| DATA IN THIS EXERCISE |
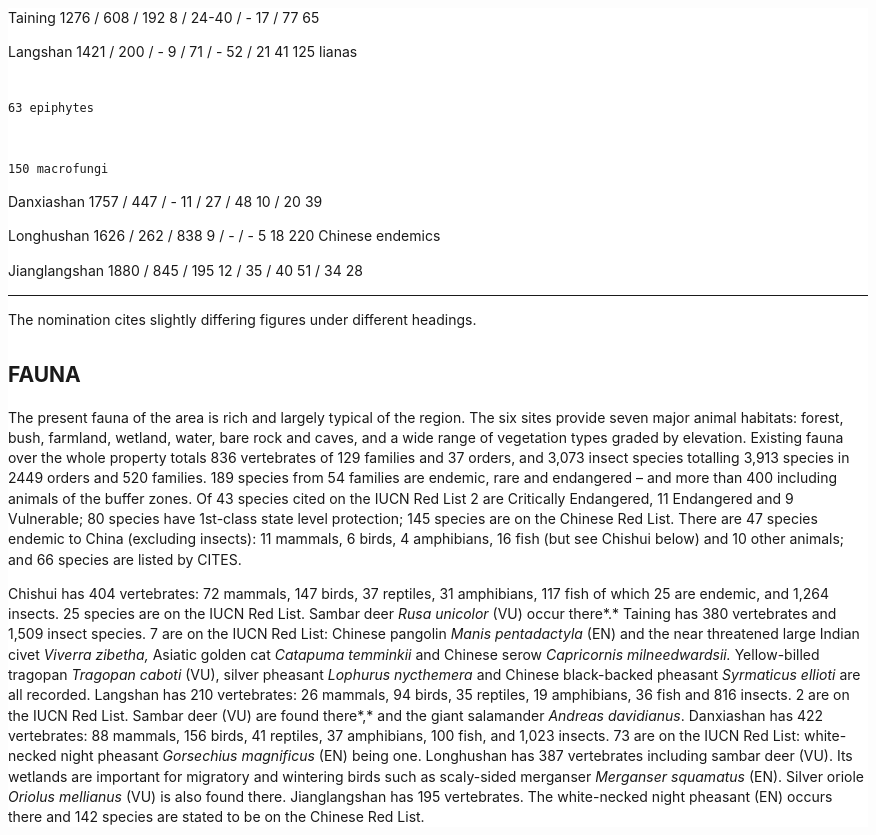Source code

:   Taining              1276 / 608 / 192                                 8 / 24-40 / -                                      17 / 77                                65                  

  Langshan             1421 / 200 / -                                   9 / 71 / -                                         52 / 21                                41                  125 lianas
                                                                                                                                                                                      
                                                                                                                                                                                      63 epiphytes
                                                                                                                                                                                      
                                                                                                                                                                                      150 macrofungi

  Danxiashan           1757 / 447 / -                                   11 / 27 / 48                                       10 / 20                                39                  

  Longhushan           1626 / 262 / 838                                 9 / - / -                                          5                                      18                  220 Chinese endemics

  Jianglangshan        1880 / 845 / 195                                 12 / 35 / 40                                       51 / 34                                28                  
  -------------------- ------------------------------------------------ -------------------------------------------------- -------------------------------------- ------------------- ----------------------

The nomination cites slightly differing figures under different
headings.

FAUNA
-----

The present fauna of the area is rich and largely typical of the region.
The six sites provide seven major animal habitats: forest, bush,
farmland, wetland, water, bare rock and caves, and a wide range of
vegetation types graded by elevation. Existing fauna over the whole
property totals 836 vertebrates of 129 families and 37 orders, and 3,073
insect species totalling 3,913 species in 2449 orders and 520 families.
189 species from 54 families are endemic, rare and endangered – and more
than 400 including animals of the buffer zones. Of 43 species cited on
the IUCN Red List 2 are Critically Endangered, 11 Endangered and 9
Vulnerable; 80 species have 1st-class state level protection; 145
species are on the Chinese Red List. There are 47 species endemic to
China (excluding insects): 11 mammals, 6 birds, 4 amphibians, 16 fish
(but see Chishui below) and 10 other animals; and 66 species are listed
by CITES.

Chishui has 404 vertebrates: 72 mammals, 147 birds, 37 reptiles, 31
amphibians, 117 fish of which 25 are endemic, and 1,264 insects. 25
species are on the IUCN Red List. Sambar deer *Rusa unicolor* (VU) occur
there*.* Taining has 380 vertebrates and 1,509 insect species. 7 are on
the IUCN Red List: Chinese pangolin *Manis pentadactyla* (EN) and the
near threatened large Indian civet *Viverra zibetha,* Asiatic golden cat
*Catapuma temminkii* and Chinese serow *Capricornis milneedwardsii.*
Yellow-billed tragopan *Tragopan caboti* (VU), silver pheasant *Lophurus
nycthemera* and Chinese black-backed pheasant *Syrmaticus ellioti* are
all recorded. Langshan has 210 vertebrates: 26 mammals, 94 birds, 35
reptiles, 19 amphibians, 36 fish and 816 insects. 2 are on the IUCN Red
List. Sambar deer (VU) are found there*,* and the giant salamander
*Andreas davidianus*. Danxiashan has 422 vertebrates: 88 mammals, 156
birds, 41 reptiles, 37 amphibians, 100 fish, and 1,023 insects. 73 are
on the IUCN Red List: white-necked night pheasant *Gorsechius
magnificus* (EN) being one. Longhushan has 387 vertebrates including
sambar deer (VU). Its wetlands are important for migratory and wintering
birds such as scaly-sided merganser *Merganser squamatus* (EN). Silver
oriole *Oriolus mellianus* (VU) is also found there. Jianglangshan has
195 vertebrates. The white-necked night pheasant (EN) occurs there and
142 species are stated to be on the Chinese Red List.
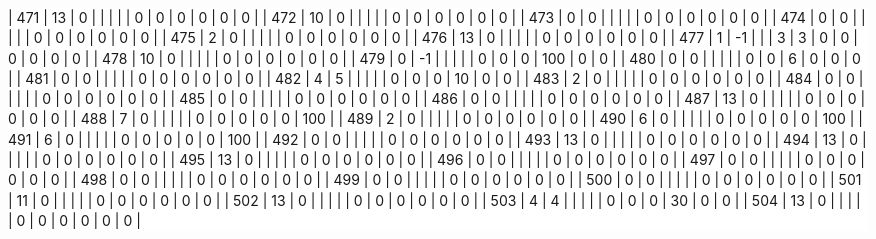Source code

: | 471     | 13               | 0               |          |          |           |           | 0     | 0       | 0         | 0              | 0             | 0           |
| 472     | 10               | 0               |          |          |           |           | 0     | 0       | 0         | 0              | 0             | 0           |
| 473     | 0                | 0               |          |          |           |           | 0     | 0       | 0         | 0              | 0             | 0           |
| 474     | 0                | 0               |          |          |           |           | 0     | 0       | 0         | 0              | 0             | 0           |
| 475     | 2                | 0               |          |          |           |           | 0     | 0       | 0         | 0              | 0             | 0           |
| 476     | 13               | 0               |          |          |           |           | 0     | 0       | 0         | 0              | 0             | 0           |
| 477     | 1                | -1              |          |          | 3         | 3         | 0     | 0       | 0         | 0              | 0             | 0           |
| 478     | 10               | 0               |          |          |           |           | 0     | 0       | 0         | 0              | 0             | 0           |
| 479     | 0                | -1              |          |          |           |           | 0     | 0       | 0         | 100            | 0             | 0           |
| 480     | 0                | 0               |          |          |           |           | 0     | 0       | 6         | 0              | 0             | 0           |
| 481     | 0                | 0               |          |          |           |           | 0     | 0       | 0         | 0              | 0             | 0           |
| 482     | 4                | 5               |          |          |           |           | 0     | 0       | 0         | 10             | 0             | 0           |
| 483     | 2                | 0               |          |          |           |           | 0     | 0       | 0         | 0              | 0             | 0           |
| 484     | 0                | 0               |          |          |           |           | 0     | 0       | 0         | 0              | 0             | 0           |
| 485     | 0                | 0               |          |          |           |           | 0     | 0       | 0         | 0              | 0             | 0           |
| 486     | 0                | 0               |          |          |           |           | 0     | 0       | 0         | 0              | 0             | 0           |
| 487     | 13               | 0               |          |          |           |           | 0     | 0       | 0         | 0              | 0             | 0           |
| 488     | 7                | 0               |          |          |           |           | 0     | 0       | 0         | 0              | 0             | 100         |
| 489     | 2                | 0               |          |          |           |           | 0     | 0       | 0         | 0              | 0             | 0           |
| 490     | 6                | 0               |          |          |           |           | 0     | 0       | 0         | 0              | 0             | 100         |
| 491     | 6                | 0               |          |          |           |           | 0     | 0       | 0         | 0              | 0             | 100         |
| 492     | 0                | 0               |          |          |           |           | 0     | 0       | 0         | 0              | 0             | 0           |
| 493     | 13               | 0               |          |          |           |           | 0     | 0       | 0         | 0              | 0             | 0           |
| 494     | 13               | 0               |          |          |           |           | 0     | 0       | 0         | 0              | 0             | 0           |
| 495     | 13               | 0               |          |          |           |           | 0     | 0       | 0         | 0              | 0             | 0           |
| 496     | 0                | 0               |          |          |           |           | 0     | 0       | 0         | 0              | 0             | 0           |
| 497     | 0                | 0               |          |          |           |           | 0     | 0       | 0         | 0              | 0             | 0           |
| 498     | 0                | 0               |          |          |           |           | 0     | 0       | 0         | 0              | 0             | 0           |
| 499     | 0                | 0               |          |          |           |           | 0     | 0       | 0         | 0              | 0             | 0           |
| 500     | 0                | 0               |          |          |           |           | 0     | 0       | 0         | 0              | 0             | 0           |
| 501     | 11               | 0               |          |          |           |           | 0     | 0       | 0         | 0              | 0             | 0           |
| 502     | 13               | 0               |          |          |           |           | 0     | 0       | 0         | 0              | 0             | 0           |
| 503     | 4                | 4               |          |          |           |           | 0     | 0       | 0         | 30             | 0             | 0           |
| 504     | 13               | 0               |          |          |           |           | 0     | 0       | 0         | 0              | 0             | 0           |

| WORK TASK |
Take the material above from its first line through the line that has "150 macrofungi" and copy it exactly, without any pictures.

| EXERCISE OUTPUT |
Source code

:   Taining              1276 / 608 / 192                                 8 / 24-40 / -                                      17 / 77                                65                  

  Langshan             1421 / 200 / -                                   9 / 71 / -                                         52 / 21                                41                  125 lianas
                                                                                                                                                                                      
                                                                                                                                                                                      63 epiphytes
                                                                                                                                                                                      
                                                                                                                                                                                      150 macrofungi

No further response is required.